An Islamic State mastermind has admitted his terror group looted oil and an “obscene amount of antiquities” to swell its war chest.

Iraqi-born Abdul Nasser Qardash, AKA The Destroyer, confessed in a jail interview that the looting and oil sales funded a multi-million-pound budget to recruit teenage boys and men.

He was arrested in May and is jailed in Iraq.

Qardash, 53, is awaiting trial, facing execution after leaving a trail of death, torture and other crimes across the Middle East. He told a think-tank interviewer: “We had an obscene abundance of antiquities.

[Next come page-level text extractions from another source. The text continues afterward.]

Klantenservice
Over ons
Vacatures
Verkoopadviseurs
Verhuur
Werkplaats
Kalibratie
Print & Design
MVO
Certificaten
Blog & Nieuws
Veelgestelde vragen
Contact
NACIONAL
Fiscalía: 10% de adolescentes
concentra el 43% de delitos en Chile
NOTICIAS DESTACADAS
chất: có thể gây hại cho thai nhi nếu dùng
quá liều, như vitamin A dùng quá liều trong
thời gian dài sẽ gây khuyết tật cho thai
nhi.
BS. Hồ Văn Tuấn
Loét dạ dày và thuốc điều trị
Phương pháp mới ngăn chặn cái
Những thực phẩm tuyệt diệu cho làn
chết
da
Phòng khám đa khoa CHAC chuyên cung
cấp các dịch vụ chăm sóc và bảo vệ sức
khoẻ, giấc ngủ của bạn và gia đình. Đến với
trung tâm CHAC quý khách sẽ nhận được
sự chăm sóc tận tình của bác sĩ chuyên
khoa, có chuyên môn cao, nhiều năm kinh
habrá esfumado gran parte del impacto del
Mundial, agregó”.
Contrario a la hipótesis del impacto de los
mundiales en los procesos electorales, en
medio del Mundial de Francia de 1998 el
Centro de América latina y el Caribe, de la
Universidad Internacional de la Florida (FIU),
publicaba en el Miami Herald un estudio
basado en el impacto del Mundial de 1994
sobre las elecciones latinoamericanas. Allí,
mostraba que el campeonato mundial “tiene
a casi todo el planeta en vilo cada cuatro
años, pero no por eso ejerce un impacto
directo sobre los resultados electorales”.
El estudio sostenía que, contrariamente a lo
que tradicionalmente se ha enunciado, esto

“We tried to transfer the relics to Europe to sell them. This is especially true for Syrian relics.”

During several years of brutal reign over swathes of Iraq and Syria, IS destroyed Christian churches, Shia mosques and other historic buildings, looting treasures.

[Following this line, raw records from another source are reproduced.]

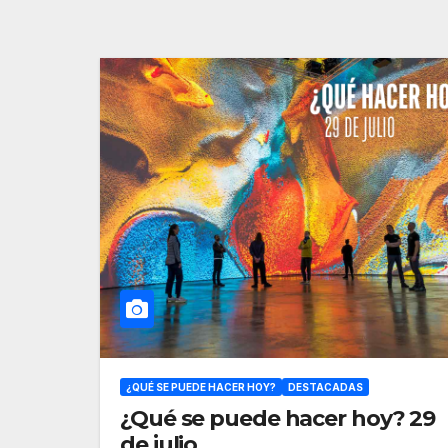
¿QUÉ SE PUEDE HACER HOY?
DESTACADAS
¿Qué se puede hacer hoy? 29
de julio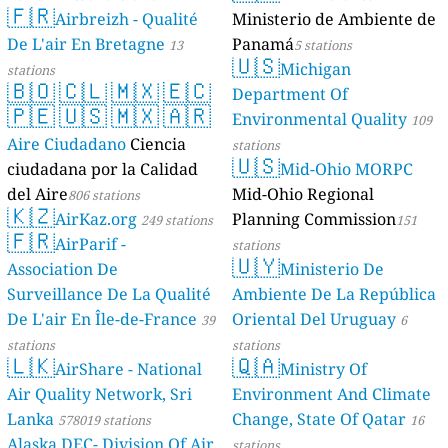
🇫🇷
Geologie)
Airbreizh - Qualité
Ministerio de Ambiente de
50 stations
De L'air En Bretagne
Panamá
13
5 stations
🇺🇸
Michigan
stations
🇧🇴
🇨🇱
🇲🇽
🇪🇨
Department Of
🇵🇪
🇺🇸
🇲🇽
🇦🇷
Environmental Quality
109
Aire Ciudadano
Ciencia
stations
🇺🇸
ciudadana por la Calidad
Mid-Ohio MORPC
del Aire
Mid-Ohio Regional
806 stations
🇰🇿
AirKaz.org
Planning Commission
249 stations
151
🇫🇷
AirParif -
stations
🇺🇾
Association De
Ministerio De
Surveillance De La Qualité
Ambiente De La República
De L'air En Île-de-France
Oriental Del Uruguay
39
6
stations
stations
🇱🇰
🇶🇦
AirShare - National
Ministry Of
Air Quality Network, Sri
Environment And Climate
Lanka
Change, State Of Qatar
578019 stations
16
Alaska DEC- Division Of Air
stations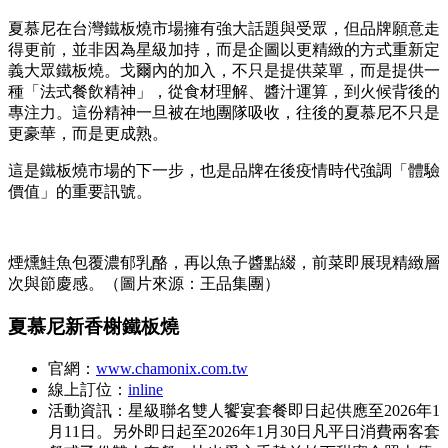
夏慕尼在台灣鐵板燒市場擁有強大話題與受眾，但品牌願意走
得更前，並非因為星級加持，而是企圖以更精緻的方式重新定
義大眾鐵板燒。戈爾內的加入，不只是提供菜單，而是提供一
種「法式餐飲精神」，從食材理解、醬汁運算，到火候背後的
專注力。這份精神一旦被在地團隊吸收，往後的夏慕尼不只是
更豪華，而是更成熟。
這是鐵板燒市場的下一步，也是品牌在後疫情時代強調「體驗
價值」的重要訊號。
煙燻鮭魚包覆濃郁乳酪，再以魚子醬點綴，前菜即展現精緻層
次與節慶感。（圖片來源：王品集團）
夏慕尼新香榭鐵板燒
官網：
www.chamonix.com.tw
線上訂位：
inline
活動資訊：星級聯名雙人饗宴套餐即日起供應至2026年1
月11日。另外即日起至2026年1月30日凡平日消費兩客套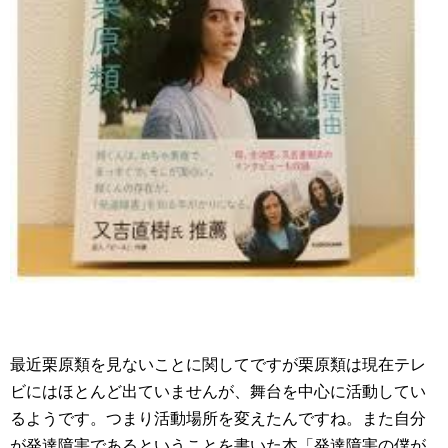
最近栗原類を見ないことに関してですが栗原類は現在テレ
ビにはほとんど出ていませんが、舞台を中心に活動してい
るようです。つまり活動場所を変えたんですね。また自分
が発達障害であるということを書いた本「発達障害の僕が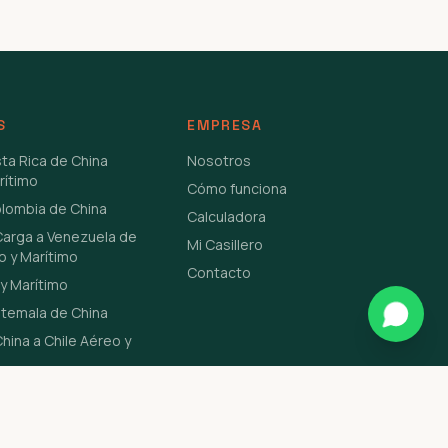
S
EMPRESA
sta Rica de China
Nosotros
rítimo
Cómo funciona
olombia de China
Calculadora
Carga a Venezuela de
Mi Casillero
o y Marítimo
Contacto
y Marítimo
atemala de China
hina a Chile Aéreo y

Iraqi-born Abdul Nasser Qardash, AKA The Destroyer, confessed in a jail interview to the looting of oil

Ancient pottery, ornaments, metal containers, carved ivory, coins and statuettes earned a fortune.

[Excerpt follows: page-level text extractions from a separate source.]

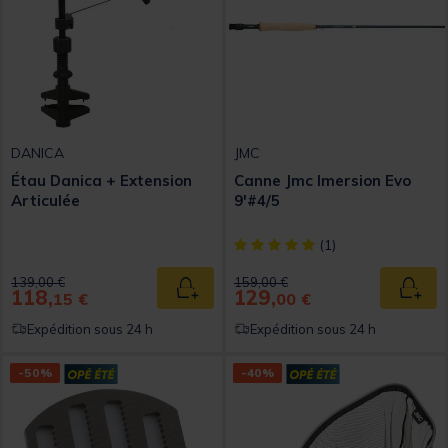
DANICA
JMC
Étau Danica + Extension
Canne Jmc Imersion Evo
Articulée
9'#4/5
[object Object] out of 5 Custom
(1)
Price reduced from
to
Price reduced from
to
139,00 €
159,00 €
118,
129,
Ajouter au panier
Ajout
15 €
00 €
Expédition sous 24 h
Expédition sous 24 h
-50%
-40%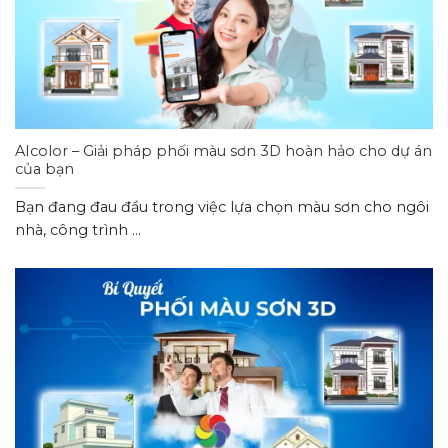
AIcolor – Giải pháp phối màu sơn 3D hoàn hảo cho dự án
của bạn
Bạn đang đau đầu trong việc lựa chọn màu sơn cho ngôi
nhà, công trình ...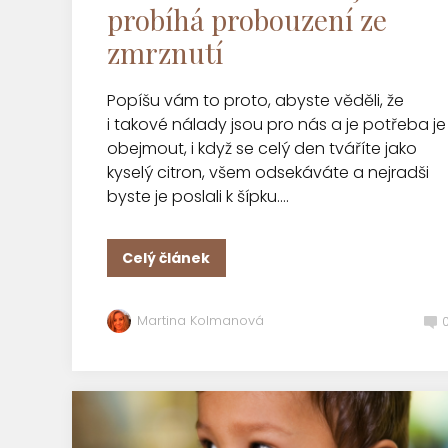
probíhá probouzení ze
zmrznutí
Popíšu vám to proto, abyste věděli, že
i takové nálady jsou pro nás a je potřeba je
obejmout, i když se celý den tváříte jako
kyselý citron, všem odsekáváte a nejradši
byste je poslali k šípku....
Celý článek
Martina Kolmanová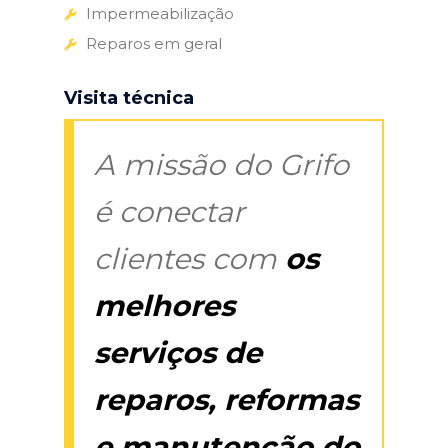
Impermeabilização
Reparos em geral
Visita técnica
A missão do Grifo
é conectar
clientes com
os
melhores
serviços de
reparos, reformas
e manutenção do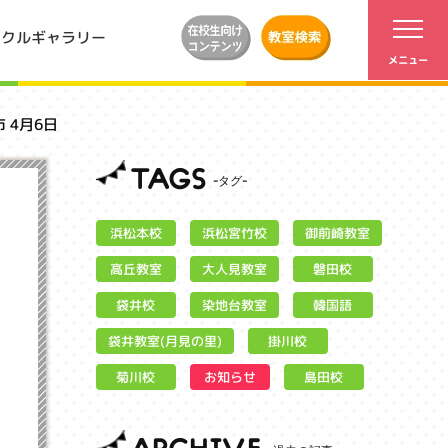
ンクルギャラリー
市 4月6日
TAGS
浜松宮竹校
御前崎教室
浜松本校
大人見教室
高丘教室
磐田校
染地台教室
袋井校
韓国語
袋井教室(月見の里)
掛川校
お知らせ
菊川校
島田校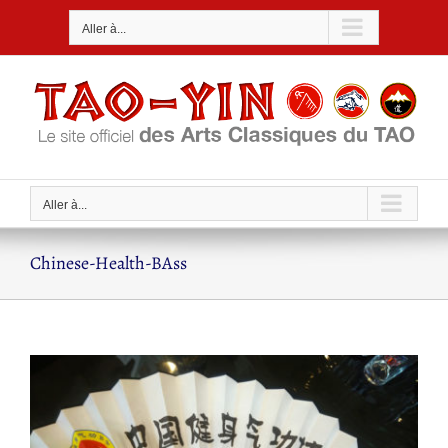
Passer
Aller à...
au
contenu
Aller à...
Chinese-Health-BAss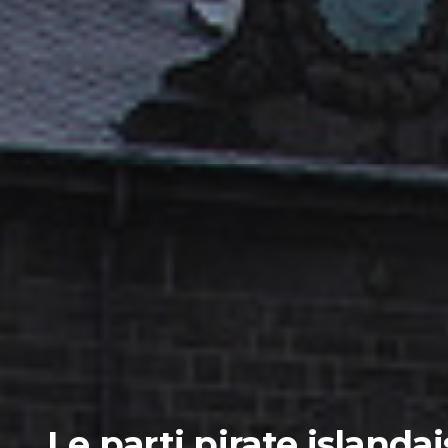
Le parti pirate islan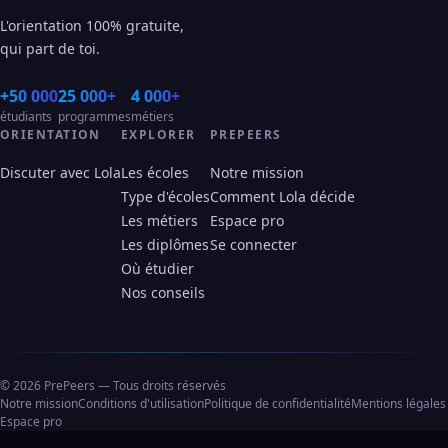
L'orientation 100% gratuite,
qui part de toi.
+50 000
25 000+
4 000+
étudiants
programmes
métiers
ORIENTATION
EXPLORER
PREPEERS
Discuter avec Lola
Les écoles
Notre mission
Type d'écoles
Comment Lola décide
Les métiers
Espace pro
Les diplômes
Se connecter
Où étudier
Nos conseils
© 2026 PrePeers — Tous droits réservés
Notre mission
Conditions d'utilisation
Politique de confidentialité
Mentions légales
Espace pro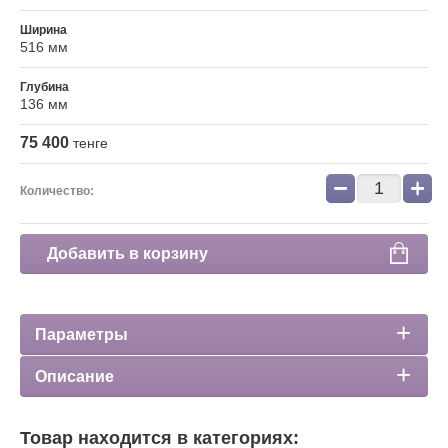
Ширина
516 мм
Глубина
136 мм
75 400
тенге
−
+
Количество:
Добавить в корзину
Параметры
Описание
Товар находится в категориях: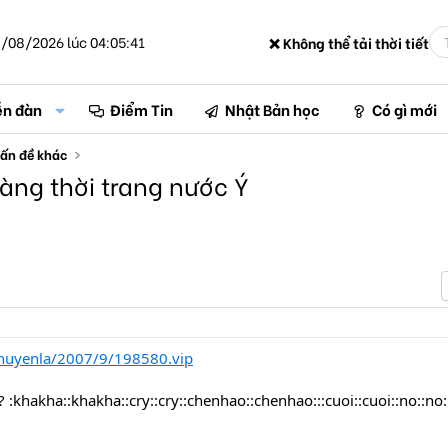
/08/2026 lúc 04:05:41
❌ Không thể tải thời tiết
ễn đàn
Điểm Tin
Nhật Bản học
Có gì mới
ấn đề khác
àng thời trang nước Ý
chuyenla/2007/9/198580.vip
 :khakha::khakha::cry::cry::chenhao::chenhao:::cuoi::cuoi::no::no: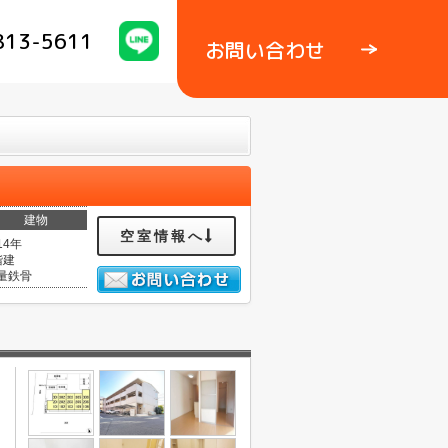
813-5611
お問い合わせ
建物
空室情報へ
14年
階建
量鉄骨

Qardash was born in Tal Afar, in Iraq, and helped now deceased Abu Bakr al-Baghdadi form the IS terror network in 2011.

He said an IS ban on anyone else selling oil led to the group making millions from fuel sales. He explained: “This expanded the organisation’s economy and generated cash in excess of £350million, just from the smuggling of oil in western Iraq and eastern Syria.

“In 2015, my budget... amounted to approximately £180million.

Smoke billowing from the Baal Shamin temple in Syria's ancient city of Palmyra
The temple of Baal Shamin in the historical city of Palmyra

“The budget would allocate an ­operational sum for soldiers, commanders and their families, and another for weapons purchases, ­equipment, raids and battles management, and weapon development.

“Money is the biggest factor in encouraging young people to volunteer.

“It is not possible to understand the rise of IS without factoring in the frustration that afflicted young people, as a result of the complex economic and social realities, especially... poverty and unemployment.”

He was interviewed by Husham Hashimi, an Iraqi working for US-based think-tank the Center for Global Policy.

Qardash – pipped to the post as IS leader after al-Baghdadi’s death last year – confirmed there had been a split in the group’s hierarchy, as he refused allegiance to the new leader.

Asked about the man who beat him to the top job, Qardash replied: “I pledged allegiance to al-Baghdadi and I am not obligated to pledge allegiance to Abu Ibrahim al-Qurashi.